• **AUSGANGSTEXT**:
++++++++++

# Dialer in Akte 04



## Fidul (7 Dezember 2004)

Im EPG wird gerade angekündigt, daß sich ein wohlbekannter Leuchtturm des  _investigativen_ Journalismus heute mit dem Thema Dialer befassen wird:


> Endlich der Video-Beweis - Wie versteckte Dialer-Programme Ihre Telefonrechnung in die Höhe treiben


7.12. 22:15 Sat.1


----------



## technofreak (7 Dezember 2004)

Die Sendung ist, denke ich (vorausgesetzt der Schneidetisch hat nicht wieder Überstunden eingelegt) 
dennoch empfehlenswert, da ein wirklicher Experte zu Wort kommen sollte, nicht der mittlerweise 
ausgemusterte  

tf


----------



## BenTigger (7 Dezember 2004)

Ohhh TF im Fernsehen... Dann werde ich den Abend vorm Fernseher verbringen


----------



## KatzenHai (7 Dezember 2004)

Es reicht, ab zehn.

Und tf mit Haaren (s. Avatar)??

Wieso eigentlich tf??


----------



## technofreak (7 Dezember 2004)

KatzenHai schrieb:
			
		

> Wieso eigentlich tf??


ist mir nichts von bekannt. 

tf 

PS: Avatare sind in der Regel keine naturnahen Portraits....


----------



## News (7 Dezember 2004)

technofreak schrieb:
			
		

> Avatare sind in der Regel keine naturnahen Portraits....


Stimmt...quak, quak 
Und manchmal werden sie sogar zur dunklen Seite der Macht entführt 
(rechts oben!) :cry:


----------



## Teleton (7 Dezember 2004)

technofreak schrieb:
			
		

> PS: Avatare sind in der Regel keine naturnahen Portraits....

++++++++++

• **BEREITGESTELLTE ANGABEN**:
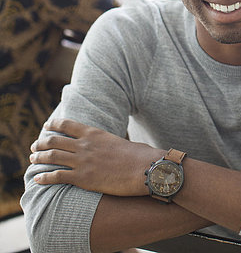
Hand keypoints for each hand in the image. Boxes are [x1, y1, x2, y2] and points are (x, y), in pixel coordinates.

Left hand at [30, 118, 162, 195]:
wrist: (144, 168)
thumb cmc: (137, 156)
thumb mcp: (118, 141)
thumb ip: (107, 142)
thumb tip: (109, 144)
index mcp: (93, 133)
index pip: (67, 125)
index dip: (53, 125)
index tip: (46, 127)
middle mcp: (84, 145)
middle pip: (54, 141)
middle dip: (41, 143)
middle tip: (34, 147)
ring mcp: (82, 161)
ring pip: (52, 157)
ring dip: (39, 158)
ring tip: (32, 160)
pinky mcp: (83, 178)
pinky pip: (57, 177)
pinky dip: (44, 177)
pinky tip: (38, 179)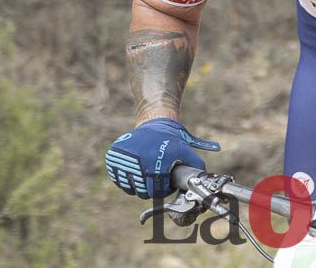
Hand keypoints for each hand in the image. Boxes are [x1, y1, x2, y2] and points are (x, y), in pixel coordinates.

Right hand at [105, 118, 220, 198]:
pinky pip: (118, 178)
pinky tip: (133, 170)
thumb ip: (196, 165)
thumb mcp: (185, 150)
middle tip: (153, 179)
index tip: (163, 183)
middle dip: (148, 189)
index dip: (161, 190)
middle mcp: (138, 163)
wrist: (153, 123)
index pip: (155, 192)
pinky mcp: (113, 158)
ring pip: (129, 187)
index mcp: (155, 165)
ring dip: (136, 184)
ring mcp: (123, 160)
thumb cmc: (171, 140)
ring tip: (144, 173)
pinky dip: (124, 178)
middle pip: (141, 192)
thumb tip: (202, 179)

++++++++++

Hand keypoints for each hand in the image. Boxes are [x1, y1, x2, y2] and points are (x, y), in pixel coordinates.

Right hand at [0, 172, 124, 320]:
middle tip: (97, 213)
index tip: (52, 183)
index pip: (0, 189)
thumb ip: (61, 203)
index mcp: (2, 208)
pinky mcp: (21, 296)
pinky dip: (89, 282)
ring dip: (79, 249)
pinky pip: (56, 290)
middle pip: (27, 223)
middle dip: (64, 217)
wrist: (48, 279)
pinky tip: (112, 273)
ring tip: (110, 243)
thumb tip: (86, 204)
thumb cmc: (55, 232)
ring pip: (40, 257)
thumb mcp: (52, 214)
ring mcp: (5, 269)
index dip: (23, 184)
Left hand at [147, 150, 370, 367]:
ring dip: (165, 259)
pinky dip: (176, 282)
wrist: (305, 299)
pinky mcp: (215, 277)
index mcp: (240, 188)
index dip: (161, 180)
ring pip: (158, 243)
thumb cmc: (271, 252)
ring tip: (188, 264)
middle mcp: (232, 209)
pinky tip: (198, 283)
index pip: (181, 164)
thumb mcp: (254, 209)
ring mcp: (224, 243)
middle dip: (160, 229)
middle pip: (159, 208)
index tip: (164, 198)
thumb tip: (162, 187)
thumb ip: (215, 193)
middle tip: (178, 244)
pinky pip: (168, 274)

++++++++++

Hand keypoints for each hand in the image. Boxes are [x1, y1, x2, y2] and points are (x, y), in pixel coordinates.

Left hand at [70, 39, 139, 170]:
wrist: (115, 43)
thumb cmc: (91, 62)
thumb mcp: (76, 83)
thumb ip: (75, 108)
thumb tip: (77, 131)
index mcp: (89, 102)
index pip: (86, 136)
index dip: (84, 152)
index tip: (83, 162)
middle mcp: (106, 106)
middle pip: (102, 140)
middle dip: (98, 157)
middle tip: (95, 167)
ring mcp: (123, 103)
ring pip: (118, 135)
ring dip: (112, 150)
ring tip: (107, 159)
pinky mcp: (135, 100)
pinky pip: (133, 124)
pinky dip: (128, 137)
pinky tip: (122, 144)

++++++++++

• **FRAGEN ZUM MATERIAL**:
• a. Wann und auf welchem Sender läuft laut dem Forenthread zu Dialern in Akte 04 die angekündigte Sendung?
• b. Setzen Sie den Forenthread zu Dialern in Akte 04 dort fort, wo er aufhört.

• **DIE ANTWORTEN**:
• a. Am 7.12. um 22:15 Uhr auf Sat.1.

• b.
Sag sowas Gemeines bloss nicht meiner Tochter, mein Avatar ist quasi ein Foto


----------



## KatzenHai (7 Dezember 2004)

:lol: 

meiner auch ...


----------



## haudraufundschluss (7 Dezember 2004)

KatzenHai schrieb:
			
		

> meiner auch ...


Ich sag´ jetzt nix...


----------



## BenTigger (7 Dezember 2004)

KatzenHai schrieb:
			
		

> Wieso eigentlich tf??



Na deswegen...



			
				technofreak schrieb:
			
		

> Die Sendung ist, denke ich dennoch empfehlenswert, da ein wirklicher Experte zu Wort kommen sollte, nicht der mittlerweise
> ausgemusterte.
> 
> tf



Naja der Ausgemusterte ist sicher nicht TF sondern PH oder??

also könnte der wirkliche Experte doch TF sein... denn das ist er ja. Oder??

PS.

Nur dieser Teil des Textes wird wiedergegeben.